Note. Syene was of intrinsic interest for two reasons. First, because it was regarded as the southern border of Egypt. Second, because it lay on the tropic, meaning that at midsummer the sun was directly overhead at midday. Earlier Egyptian astronomers were well aware of this, and had devised refinements to the gnomon to compensate for it (Isler 1991: 164–167).
According to Eratosthenes, the equator is 252,000 stadia. ... From the equator to the summer tropic is 4 sixtieths (of the total circumference); and this is the parallel drawn through Syene. The tropic passes through Syene because there, at the summer solstice, a gnomon is shadowless at midday. And the meridian through Syene is drawn roughly along the course of the Nile from Meroë to Alexandria, and the distance is about 10,000 stadia. And Syene is situated halfway between them, that is, 5000 stadia from Meroë.
Eratosthenes, Geography fr. 34 Roller (Strabo 2.5.7)

The time selected for the measurements was midday on either of the equinoxes. Midday transits are the obvious choice because that’s a unique moment in the day, when the sun is at its highest in the sky. As we’ll see in part 4, ancient astronomers used devices designed specifically to measure the angle of the sun’s shadow at midday; the very name ‘meridian’ means ‘midday’ (Latin meridies = Greek mesembria, which means both ‘midday’ and ‘due south’).

He may perhaps have used solstice readings too, but the evidence doesn’t actually say that. The midsummer solstice comes up in this connection simply because Syene is located on the tropic, and at the tropic, the midday sun is directly overhead at the summer solstice. In any case equinoctial readings are more useful: equinoxes happen twice as often. When Pliny and Strabo express latitudes in terms of gnomon readings, they cite only equinoctial readings.

Note. Eratosthenes using transit readings from Syene and Meroë: Measurement M7 Roller (Martianus Capella 6.598). Alexandria and Syene: M6 Roller (Kleomedes 1.7 = 96–103 Ziegler). Readings taken at the equinoxes: M3 Roller (Vitruvius 1.6.9), M7 Roller (Martianus Capella). Reference to Eratosthenes’ measurement in connection with solstices: Geography 34 Roller (Strabo); Measurement M6 Roller (Kleomedes). Strabo relates that the explorer Phílon published equinox and solstice gnomon readings from Meroë, then adds that ‘Eratosthenes agrees very closely with Phílon’ (Geography fr. 40 Roller = Strabo 2.1.20 = FGrHist 670 F 2). Equinoctial gnomon readings: Pliny, Natural history 2.182; Strabo 2.5.38.

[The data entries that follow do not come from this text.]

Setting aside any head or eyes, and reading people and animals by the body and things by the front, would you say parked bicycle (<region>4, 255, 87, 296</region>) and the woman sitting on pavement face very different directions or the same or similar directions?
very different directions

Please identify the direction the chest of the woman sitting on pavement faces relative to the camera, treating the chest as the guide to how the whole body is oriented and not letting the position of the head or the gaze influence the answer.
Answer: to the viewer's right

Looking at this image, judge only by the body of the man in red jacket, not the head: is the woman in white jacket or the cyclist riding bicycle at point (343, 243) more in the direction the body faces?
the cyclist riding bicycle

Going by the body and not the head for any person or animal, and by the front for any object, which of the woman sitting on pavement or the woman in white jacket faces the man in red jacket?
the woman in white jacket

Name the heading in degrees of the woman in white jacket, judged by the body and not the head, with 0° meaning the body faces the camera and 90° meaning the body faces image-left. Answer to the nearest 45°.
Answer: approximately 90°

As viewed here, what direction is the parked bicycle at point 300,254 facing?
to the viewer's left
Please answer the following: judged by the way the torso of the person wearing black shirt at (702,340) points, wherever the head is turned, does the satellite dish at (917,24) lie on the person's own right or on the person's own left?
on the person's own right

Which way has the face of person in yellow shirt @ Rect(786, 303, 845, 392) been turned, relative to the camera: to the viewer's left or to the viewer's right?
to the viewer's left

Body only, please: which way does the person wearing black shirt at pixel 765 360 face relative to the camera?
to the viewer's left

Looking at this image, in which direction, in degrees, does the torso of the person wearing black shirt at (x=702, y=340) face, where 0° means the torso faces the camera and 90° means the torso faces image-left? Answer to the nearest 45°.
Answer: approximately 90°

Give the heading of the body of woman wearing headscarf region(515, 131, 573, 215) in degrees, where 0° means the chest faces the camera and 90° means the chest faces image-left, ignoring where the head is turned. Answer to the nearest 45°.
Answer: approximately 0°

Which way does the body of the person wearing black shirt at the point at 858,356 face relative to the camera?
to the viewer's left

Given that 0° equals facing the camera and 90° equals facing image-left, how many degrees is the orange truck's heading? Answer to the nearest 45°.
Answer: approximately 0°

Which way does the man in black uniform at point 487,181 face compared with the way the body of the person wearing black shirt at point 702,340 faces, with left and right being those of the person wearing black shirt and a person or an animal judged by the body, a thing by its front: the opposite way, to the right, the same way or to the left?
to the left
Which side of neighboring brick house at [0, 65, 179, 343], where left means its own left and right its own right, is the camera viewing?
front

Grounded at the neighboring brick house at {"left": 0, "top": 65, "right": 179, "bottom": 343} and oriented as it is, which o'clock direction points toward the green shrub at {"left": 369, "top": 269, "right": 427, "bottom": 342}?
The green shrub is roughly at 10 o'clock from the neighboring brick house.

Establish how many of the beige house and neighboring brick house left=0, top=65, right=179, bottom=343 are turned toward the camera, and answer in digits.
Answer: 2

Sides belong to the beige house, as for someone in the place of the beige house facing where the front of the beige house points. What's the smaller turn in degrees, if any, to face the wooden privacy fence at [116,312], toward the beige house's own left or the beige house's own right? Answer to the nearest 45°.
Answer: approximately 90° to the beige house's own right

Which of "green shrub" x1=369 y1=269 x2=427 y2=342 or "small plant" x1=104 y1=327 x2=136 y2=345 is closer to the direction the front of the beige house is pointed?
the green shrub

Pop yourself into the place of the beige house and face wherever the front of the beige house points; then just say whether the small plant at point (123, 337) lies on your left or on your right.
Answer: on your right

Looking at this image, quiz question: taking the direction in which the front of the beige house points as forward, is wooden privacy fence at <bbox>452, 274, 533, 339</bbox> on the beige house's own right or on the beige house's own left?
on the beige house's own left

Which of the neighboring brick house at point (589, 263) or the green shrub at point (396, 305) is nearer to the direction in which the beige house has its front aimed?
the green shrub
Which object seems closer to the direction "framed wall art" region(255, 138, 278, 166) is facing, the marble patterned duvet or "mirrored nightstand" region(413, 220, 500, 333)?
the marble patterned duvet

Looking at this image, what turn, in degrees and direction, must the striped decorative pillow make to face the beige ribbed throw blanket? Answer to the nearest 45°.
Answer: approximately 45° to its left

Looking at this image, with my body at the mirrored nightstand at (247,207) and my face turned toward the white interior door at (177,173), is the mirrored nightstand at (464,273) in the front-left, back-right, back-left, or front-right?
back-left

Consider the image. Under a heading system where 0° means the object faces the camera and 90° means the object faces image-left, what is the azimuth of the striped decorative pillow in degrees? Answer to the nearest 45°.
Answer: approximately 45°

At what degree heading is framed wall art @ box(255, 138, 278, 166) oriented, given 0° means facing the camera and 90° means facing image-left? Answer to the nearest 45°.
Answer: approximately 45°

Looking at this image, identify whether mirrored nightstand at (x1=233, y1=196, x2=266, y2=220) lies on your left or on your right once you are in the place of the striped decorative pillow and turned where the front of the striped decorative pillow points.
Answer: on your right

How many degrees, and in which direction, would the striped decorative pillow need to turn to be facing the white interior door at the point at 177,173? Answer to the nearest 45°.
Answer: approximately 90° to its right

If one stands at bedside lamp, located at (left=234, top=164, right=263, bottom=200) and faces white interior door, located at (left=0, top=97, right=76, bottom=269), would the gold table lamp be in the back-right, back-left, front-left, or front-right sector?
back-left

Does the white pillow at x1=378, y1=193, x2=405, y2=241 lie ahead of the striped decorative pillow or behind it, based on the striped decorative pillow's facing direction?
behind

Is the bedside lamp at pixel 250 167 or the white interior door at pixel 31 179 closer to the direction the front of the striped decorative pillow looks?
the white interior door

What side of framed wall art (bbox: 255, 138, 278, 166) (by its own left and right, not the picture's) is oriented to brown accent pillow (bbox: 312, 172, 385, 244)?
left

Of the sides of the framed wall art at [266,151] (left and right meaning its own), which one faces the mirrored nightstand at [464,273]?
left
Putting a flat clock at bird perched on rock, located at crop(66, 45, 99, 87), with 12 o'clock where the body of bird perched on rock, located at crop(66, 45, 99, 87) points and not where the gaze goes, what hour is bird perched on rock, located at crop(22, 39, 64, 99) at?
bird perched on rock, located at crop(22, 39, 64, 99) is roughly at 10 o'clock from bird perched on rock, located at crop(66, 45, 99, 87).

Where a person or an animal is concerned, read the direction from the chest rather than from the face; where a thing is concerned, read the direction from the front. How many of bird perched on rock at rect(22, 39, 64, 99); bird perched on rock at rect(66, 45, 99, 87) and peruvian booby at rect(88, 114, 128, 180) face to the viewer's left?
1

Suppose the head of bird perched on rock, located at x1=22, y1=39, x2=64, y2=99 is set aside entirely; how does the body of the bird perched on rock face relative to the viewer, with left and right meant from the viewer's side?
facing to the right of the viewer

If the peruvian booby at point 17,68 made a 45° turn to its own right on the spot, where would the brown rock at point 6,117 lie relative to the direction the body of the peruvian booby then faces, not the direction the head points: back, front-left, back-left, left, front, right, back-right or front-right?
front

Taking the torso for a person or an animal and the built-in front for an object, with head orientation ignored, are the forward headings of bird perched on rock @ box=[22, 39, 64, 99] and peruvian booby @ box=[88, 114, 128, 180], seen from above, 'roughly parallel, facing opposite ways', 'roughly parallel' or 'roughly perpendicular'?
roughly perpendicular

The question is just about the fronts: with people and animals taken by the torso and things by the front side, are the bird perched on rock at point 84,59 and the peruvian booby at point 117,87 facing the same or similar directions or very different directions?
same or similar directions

As it happens, equinoctial readings also have the benefit that at the equinoxes, and only at the equinoxes, the sun’s rays are parallel to the earth’s equator. As a result, at midday the sun’s angle from the vertical is equal to your latitude. Alexandria is at 31.2° N, and at midday on the equinox, the sun’s angle from the vertical is 31.2°. (I haven’t found any indication that Eratosthenes was aware of this point.)

At midday on the equinox, the sun’s angle to the vertical is equal to the latitude where the reading is taken.